# What is the primary reason you own guns?



## bigrick (Sep 29, 2010)

Just a simple question. I know guns are used for a lot of different reasons, just wanting to see what's most popular.


----------



## Hopin4aboat (Jul 5, 2009)

A combination of 3 so I can't answer


----------



## Dragsmoker (Aug 15, 2011)

All three and plus its our right.


----------



## joebuck (Oct 1, 2007)

I'm with the others. Need to add "it is our right" to the poll, then add the selection of "all of the above" ... then I can answer accurately.


----------



## Gravity3694 (May 10, 2011)

Why, need a reason; its our right.

This is like asking why guys like to fish or tune their cars.

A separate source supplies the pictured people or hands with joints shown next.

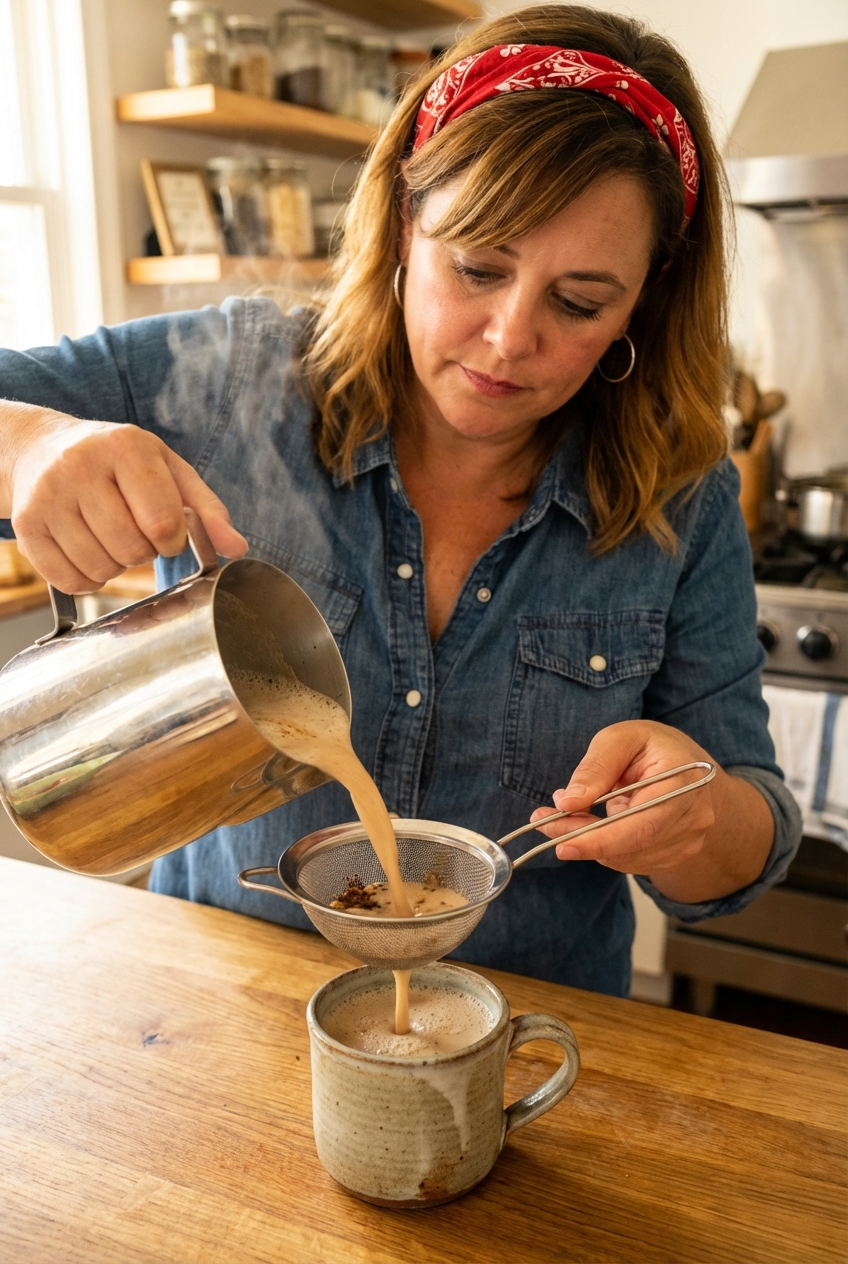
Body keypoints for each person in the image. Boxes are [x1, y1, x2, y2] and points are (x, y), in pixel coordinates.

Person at [0, 5, 800, 996]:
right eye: (476, 267)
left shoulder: (681, 496)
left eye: (579, 300)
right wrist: (25, 442)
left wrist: (699, 818)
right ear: (400, 226)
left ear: (644, 299)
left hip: (520, 1042)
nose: (509, 338)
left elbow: (743, 849)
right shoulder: (234, 378)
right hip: (214, 1022)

I frankly don't have an express reason why, but its a combination of all the above minus hunting.


----------



## MrFish (Aug 21, 2009)

Add an "All of the above" option and I'll click that.


----------



## TheRoguePirate (Nov 3, 2011)

because I can


----------



## bigbulls (Mar 12, 2008)

Ditto. All of the above.

I own rifles for hunting, protection and sporting purposes.
I own shotguns for hunting, protection and sporting purposes.
I own hand guns for protection and sporting purposes.

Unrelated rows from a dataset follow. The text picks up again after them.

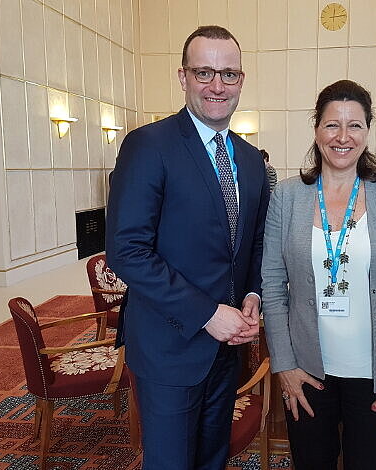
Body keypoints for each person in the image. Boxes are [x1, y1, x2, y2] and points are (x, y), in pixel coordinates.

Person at [105, 25, 270, 470]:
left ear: (242, 80)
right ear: (182, 78)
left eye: (229, 74)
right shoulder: (148, 146)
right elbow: (126, 251)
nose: (217, 85)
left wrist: (253, 296)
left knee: (213, 457)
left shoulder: (252, 160)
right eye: (204, 73)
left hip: (227, 346)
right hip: (169, 346)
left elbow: (254, 241)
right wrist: (208, 314)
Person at [261, 80, 376, 470]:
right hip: (307, 371)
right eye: (332, 124)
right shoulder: (286, 197)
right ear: (316, 129)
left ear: (368, 131)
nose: (343, 137)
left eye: (355, 125)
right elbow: (272, 286)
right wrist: (284, 365)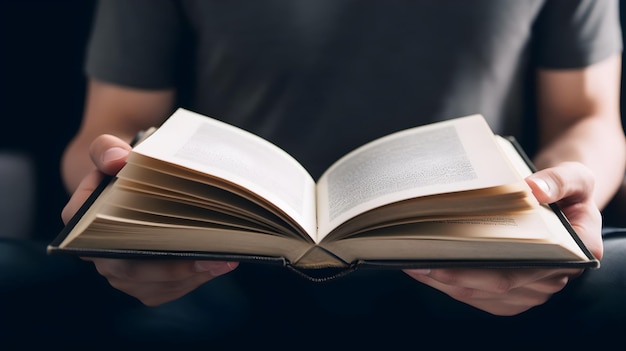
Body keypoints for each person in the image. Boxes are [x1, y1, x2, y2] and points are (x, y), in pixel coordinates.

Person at [48, 0, 626, 348]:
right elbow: (113, 128)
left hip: (478, 260)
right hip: (220, 265)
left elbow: (587, 115)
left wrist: (563, 213)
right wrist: (108, 209)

And as a big bonus, I own all of them because it really pisses off the anti gun, whack job, liberals.


----------



## Longbow14 (Aug 8, 2011)

Yes to the question

also the smirk of being a Vegan, Atheist, Liberal D-bag.:thumbsup: just kidding I used to be a vegan.


----------



## bigrick (Sep 29, 2010)

I'm not saying you need a reason just curious. I think if I owned a gun it would be for all 4 but primarily would be used for hunting and protection while hunting. I'm all for the good guys having more guns than the bad guys though. I think a basic shotgun would be a good start for me. I can hunt about anything with it I guess. I have too bad of a temper to have a concealed handgun, think it would lead to more harm than good but have no problem with ya'll packin.


----------



## DaBreeze (Feb 25, 2012)

Because I can !!!


----------



## TURTLE (May 22, 2008)

bigrick said:


> I'm not saying you need a reason just curious. I think if I owned a gun it would be for all 4 but primarily would be used for hunting and protection while hunting. I'm all for the good guys having more guns than the bad guys though. I think a basic shotgun would be a good start for me. I can hunt about anything with it I guess. I have too bad of a temper to have a concealed handgun, think it would lead to more harm than good but have no problem with ya'll packin.


*You got me thinking now. Are there any other members on here that don't own a gun? I guess I just assumed if you were over 18 and on this forum you had at least one gun, but I guess that was wrong.*


----------



## Realtor (Oct 1, 2007)

beacuse everyone else has one and I'm not sure I "trust" them all the time.....


----------



## bigrick (Sep 29, 2010)

I grew up on the water, not in the woods so I never really needed 1. Most of the hunting I've done has been on private property with a friends gun. Back then keeping things legal wasn't much of a worry, but now that I can get in trouble I'm going to get the proper permits, licenses , ect.


----------



## Mike aka FishWerks (Oct 22, 2007)

All of our guns were lost in an unfortunate series of events.  I do however believe that gun ownership is an important right that should be exercised by all qualified/responsible Americans.:thumbsup:


----------



## TheCarver (May 5, 2011)

I to was going to hit all choices but the voting pole doesnt allow you to vote showing you had more than one purpose in mind,, I will take it this thread will be used in the election ,,,,,Ya only get one choice,,,, LOL ... olecarver


----------



## -WiRtH- (Feb 24, 2009)

I picked hunting, but only because I enjoy it more. I carry one or two on my person all the time and have a couple spread out in my house for protection. I have a couple that I guess you would say I collect because I will only rarely ever shoot them I just really like them so I'm keeping them. As far as sporting purposes, I don't go to ranges or anything but I will go out plinking with a 22 or whatever I happen to have a couple extra boxes of ammo of and just shoot whatever crosses my path in the wods like magnolia flowers, pinecones, bee hives, bones, and well whatever else I feel like shooting that day. I don't do that too often but by a kid a red Ryder BB gun when he's little and you hook him for life


----------



## Jason (Oct 2, 2007)

No option fer all around GUN NUT!!!!:thumbup:


----------



## RockB (Oct 11, 2007)

Because owning a cop is too expensive.


----------